> [TASK ITEM]: Pick up the article on static and dynamic code analysis after its last sentence and keep writing it.
(Beginning of PROVIDED TEXT)
In order to verify the quality of software, you have to use a lot of different tools, including static and dynamic analyzers. In this article, we'll try to figure out why only one type of analysis, whether static or dynamic, may not be enough for comprehensive software analysis and why it's preferable to use both.
Our team writes a lot about the usefulness of static analysis and the benefits it brings to your projects. We like to run our tool on various open-source projects to find possible bugs, which is our way to popularize the static code analysis method. In its turn, static analysis helps to make programs more high-quality and reliable and reduce the number of potential vulnerabilities. Perhaps everyone who is directly involved in work on source code has that feeling of satisfaction at having bugs fixed. But even if the process of successfully spotting (and fixing) bugs doesn't trigger your endorphins, you surely enjoy the thought of having development expenses reduced thanks to the static analyzer, which has helped your programmers use their time more effectively and efficiently. To find out more about how you can benefit from the use of static analysis in terms of money, see this article. It gives an approximate estimate for PVS-Studio, but those results can be extrapolated to other static analysis tools available on market.
All said above seems to suggest that the purpose of static analysis is to find bugs in the source code as early as possible, thus reducing the expenses on bug fixing. But why do we need dynamic analysis then, and why sticking only to one of the two techniques may be insufficient? Let's give more formal and clear definitions of static and dynamic analyses and try to answer these questions.
Static code analysis is the process of detecting errors and code smells in software's source code. To analyze a program, you don't need to execute it; the analysis will be performed on the available code base. The closest analogy to static analysis is the so called code review except that static analysis is an automated version of code review (i.e. performed by a bot program).
The main pros of static analysis:
- Bug detection at the early development stages. This helps to make bug fixing much cheaper because the earlier a defect is detected, the easier — and, therefore, the cheaper — it is to fix.
(End of PROVIDED TEXT)
(Beginning of DATA TO EXAMINE)
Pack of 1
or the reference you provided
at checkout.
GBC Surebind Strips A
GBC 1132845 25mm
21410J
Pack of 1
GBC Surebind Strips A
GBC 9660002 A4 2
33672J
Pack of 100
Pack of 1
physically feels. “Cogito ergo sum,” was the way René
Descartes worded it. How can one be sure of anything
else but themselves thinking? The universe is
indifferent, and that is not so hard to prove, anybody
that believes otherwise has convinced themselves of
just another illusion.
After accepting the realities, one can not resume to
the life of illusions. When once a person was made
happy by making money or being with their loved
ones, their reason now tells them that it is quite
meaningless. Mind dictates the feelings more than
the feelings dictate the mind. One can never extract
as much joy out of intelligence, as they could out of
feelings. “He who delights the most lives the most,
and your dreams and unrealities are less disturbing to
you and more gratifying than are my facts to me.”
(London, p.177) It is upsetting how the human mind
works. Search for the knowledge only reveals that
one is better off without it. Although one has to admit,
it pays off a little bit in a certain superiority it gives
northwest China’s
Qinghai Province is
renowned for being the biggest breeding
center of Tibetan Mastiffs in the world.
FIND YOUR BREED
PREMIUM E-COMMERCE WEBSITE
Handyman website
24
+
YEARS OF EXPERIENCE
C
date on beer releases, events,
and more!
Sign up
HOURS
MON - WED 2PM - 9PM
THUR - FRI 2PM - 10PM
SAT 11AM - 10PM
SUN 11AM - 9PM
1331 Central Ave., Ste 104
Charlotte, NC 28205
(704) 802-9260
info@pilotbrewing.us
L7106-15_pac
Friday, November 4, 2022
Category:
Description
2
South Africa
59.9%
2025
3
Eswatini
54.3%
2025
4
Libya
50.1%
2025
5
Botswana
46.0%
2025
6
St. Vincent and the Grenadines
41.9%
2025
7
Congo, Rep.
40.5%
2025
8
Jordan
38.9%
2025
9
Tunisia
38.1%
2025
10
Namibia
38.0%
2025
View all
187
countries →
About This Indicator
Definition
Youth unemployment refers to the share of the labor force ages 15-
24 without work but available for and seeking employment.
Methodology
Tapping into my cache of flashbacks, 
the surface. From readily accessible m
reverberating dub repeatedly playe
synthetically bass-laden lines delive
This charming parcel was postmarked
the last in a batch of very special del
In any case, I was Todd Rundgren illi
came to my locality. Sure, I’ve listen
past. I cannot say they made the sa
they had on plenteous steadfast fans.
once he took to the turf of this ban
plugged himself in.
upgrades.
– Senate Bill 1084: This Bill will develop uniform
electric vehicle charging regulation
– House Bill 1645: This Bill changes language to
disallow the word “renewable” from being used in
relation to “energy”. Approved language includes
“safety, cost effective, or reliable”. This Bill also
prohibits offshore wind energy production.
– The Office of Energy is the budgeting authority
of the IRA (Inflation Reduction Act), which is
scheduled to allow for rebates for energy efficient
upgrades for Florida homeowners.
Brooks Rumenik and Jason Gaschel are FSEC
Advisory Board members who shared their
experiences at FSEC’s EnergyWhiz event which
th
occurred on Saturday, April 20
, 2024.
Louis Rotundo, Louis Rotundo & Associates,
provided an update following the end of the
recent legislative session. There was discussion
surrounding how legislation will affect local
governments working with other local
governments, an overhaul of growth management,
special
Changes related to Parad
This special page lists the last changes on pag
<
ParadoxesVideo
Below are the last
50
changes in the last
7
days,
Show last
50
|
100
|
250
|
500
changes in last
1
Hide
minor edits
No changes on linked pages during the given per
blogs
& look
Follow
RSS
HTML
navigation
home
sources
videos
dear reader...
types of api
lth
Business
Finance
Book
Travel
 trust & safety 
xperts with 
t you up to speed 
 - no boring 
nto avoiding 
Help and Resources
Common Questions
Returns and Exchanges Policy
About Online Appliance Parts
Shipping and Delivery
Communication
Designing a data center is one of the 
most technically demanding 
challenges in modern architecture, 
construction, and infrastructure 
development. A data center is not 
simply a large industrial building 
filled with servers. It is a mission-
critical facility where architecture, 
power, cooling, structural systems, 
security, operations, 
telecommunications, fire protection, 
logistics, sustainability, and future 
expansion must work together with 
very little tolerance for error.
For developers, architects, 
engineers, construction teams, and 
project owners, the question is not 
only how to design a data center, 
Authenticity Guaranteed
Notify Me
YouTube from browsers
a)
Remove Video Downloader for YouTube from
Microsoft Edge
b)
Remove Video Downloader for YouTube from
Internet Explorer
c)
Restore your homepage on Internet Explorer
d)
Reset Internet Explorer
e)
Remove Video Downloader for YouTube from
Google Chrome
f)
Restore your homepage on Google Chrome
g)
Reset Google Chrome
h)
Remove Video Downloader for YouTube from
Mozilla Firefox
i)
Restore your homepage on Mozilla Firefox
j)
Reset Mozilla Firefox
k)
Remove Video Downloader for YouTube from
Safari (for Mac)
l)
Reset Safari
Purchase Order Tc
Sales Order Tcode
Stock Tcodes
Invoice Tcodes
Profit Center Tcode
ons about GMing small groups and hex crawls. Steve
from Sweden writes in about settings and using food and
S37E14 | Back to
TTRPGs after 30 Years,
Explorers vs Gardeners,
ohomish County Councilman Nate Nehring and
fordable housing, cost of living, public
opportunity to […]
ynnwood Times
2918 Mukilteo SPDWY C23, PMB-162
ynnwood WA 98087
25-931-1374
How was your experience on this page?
(End of DATA TO EXAMINE)
> [RESPONSE FOR THIS EXERCISE]:
- It allows you to precisely locate the potential bug in the source code.
- Full code coverage. No matter how often one block of code or another gets control while executing, static analysis checks the entire code base.
- Easy to use. You don't need to prepare any input data sets to do a check.
- Static analyzers detect typos and copy-paste related mistakes fairly quickly and easily.
The objective cons of static analysis:
- Inevitable false positives. A static analyzer can get angry about code fragments that actually don't have any bugs in them. Only the programmer can solve this problem and mark a warning as a false positive, which means it will take some of their working time.
- Static analysis is generally bad at detecting memory leaks and concurrency related errors. To detect such errors, you'd in fact have to execute some part of the program in virtual mode, which is an extremely difficult task. Besides, such algorithms would require too much memory and CPU time. Static analyzers typically don't go any farther than analyzing some simple cases. Dynamic analyzers are more fit to diagnose memory leaks and concurrency related errors.
It should be noted that static analyzers don't focus exclusively on bug catching. For instance, they can provide recommendations on code formatting. Some tools allow you to check your code for compliance with the coding standard your company sticks to. This includes indentation of various constructs, the use of space/tabulation characters, and so on. In addition, static analysis can be helpful for measuring metrics. A software metric is a quantitative measure of the degree to which a program or its specifications possess some property. See this article to learn about other uses of static analysis.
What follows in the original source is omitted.